There are some systems like Waf and Autotools where the build system is customarily bundled inside the source release, but this is not universal--if you use CMake, it's almost certainly not bundled either.
> Most tellingly, Google has gone through two major build system migrations (Android and Chrome), and neither project chose to migrate to Bazel/Blaze. If Google won't eat their own dogfood, it doesn't inspire much confidence.
Android is a fairly large project itself consisting of the Kernel (which has got its own custom build system) and a ton of different components. From what I understand, for NDK projects, Bazel is moving towards "the one sane way to do things", it will just take time, this stuff doesn't happen overnight. For non-NDK (pure Java or Kotlin) projects, there's not really a point.

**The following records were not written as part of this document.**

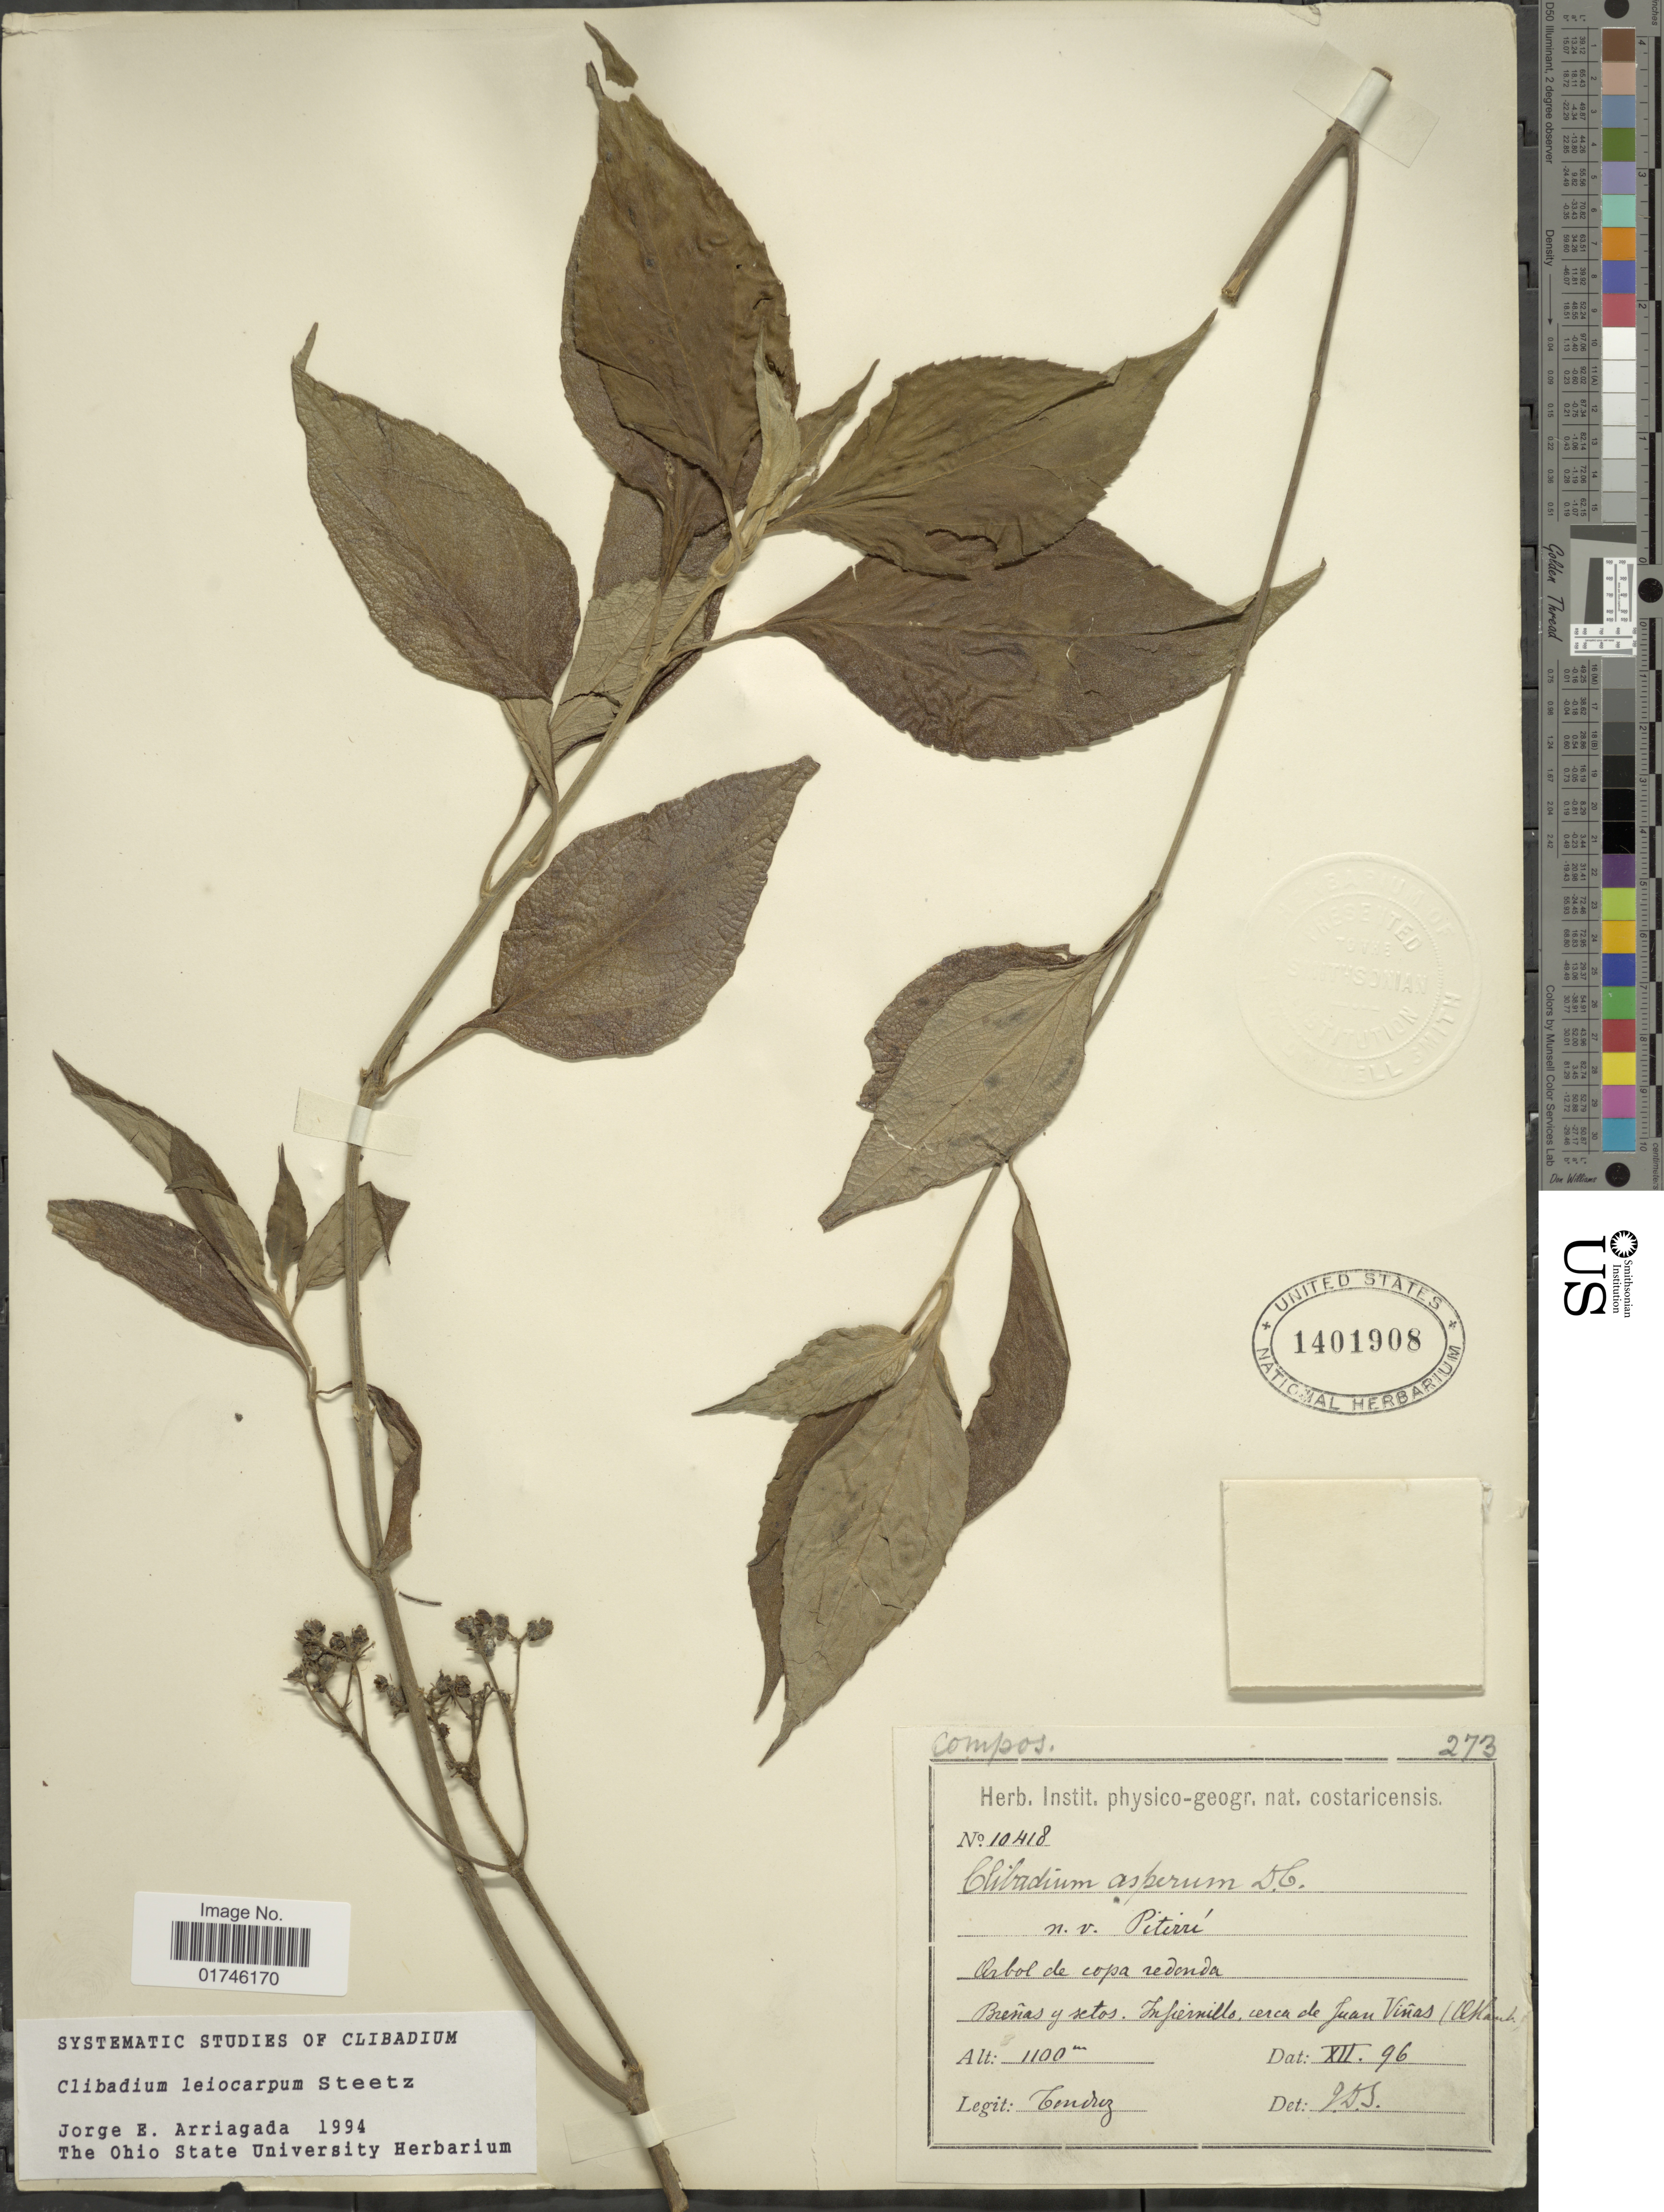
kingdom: Plantae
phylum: Tracheophyta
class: Magnoliopsida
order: Asterales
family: Asteraceae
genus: Clibadium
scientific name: Clibadium leiocarpum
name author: Steetz in Seem.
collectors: A. Tonduz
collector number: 10418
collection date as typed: Transcribed d/m/y: /12/96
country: Costa Rica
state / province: Cartago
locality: Juan Viñas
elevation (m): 1100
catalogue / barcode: US 1401908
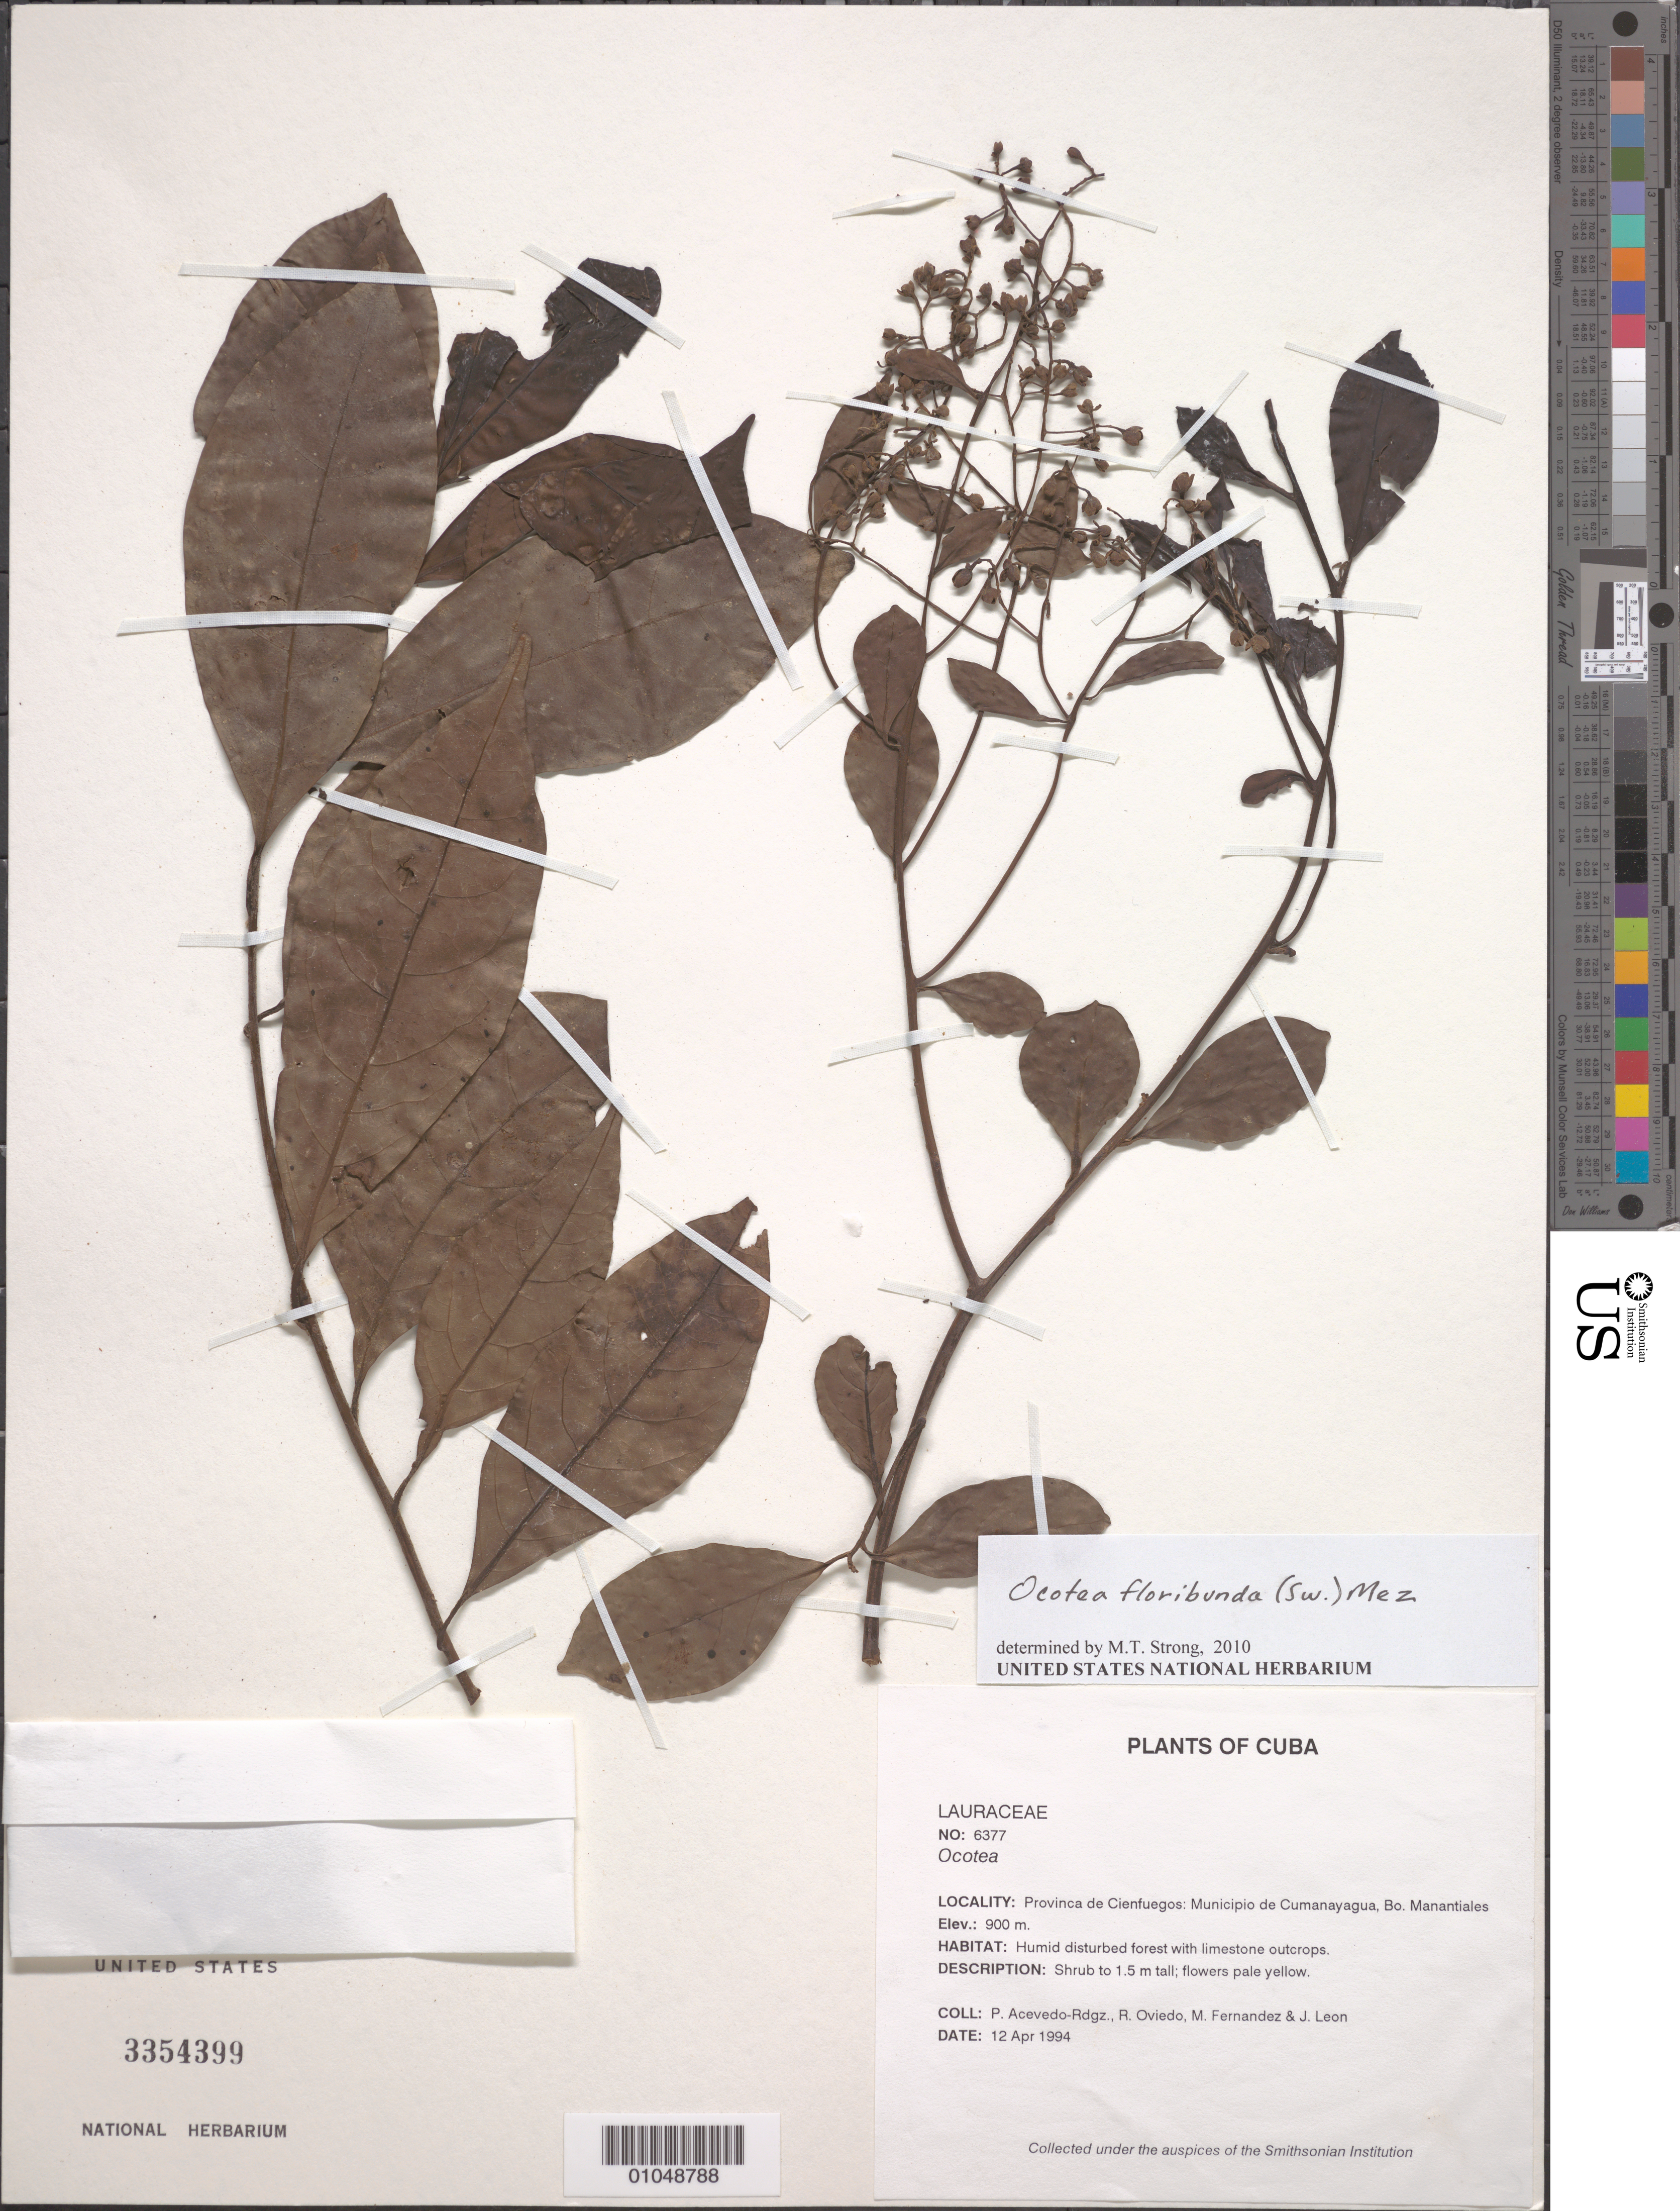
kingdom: Plantae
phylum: Tracheophyta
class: Magnoliopsida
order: Laurales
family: Lauraceae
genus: Ocotea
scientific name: Ocotea floribunda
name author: (Sw.) Mez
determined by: Strong, M. T., (US), Smithsonian Institution - National Museum of Natural History (UNITED STATES)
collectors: P. Acevedo-Rodr., R. Oviedo, M. Fernández & J. León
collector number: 6377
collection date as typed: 12 Apr 1994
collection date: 1994-04-12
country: Cuba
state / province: Cienfuegos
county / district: Municipio de Cumanayagua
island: Cuba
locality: Bo Manantiales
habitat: Humid disturbed forest with limestone outcrops.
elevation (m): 900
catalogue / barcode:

Chromium is a bit of a special snowflake and predates Bazel's Windows support, and a codebase the size of Chromium would take a long time to migrate--but it looks like it's heading in that direction. From what I can see in the revisions to the Chromium build system, it seems that it's massive custom build system is moving towards Bazel by leaps and bounds. It's already structured like a Bazel project and uses much of the same terminology, I wouldn't be surprised if a few hundred Bazel scripts appear overnight in Chrome, because it looks like much of the groundwork has been done.
Most open-sourced Google projects use Bazel now. Of course, projects like Android and Chrome have been around for a long time and have invested in their build systems, so any change will take years.
Android and Chrome also both use git for version control. Take that how you will, but I don't think it's an indictment of Piper (https://research.google/pubs/pub45424/)
The speed and responsiveness is there, but the price is a tricky management of background daemon and aggressive memory prefetch and caching which may be a bit heavy on memory resources (which is then less available to the compiler processes). This works out well when you run the Bazel daemon locally and distribute the work to a remote build farm, but less when you're building a project like LLVM on your laptop.
To build Bazel from source in an environment where you don't want to use any Internet binaries, you need a Java built from source. Needing a Java is painful. You also need a Bazel to build Bazel.
And Bazel's build system itself IIRC wants to download stuff from the Internet on build - which can be pre-fetched, but distro maintainers still don't like having to deal with taht.
As far as implementation languages go, Java is mature, extremely stable, doesn't suffer from the quirks and foibles of older languages like C++, and is slower-moving than some of the newer languages. I know I've complained about running Java services but I think it is a great choice for writing a build system.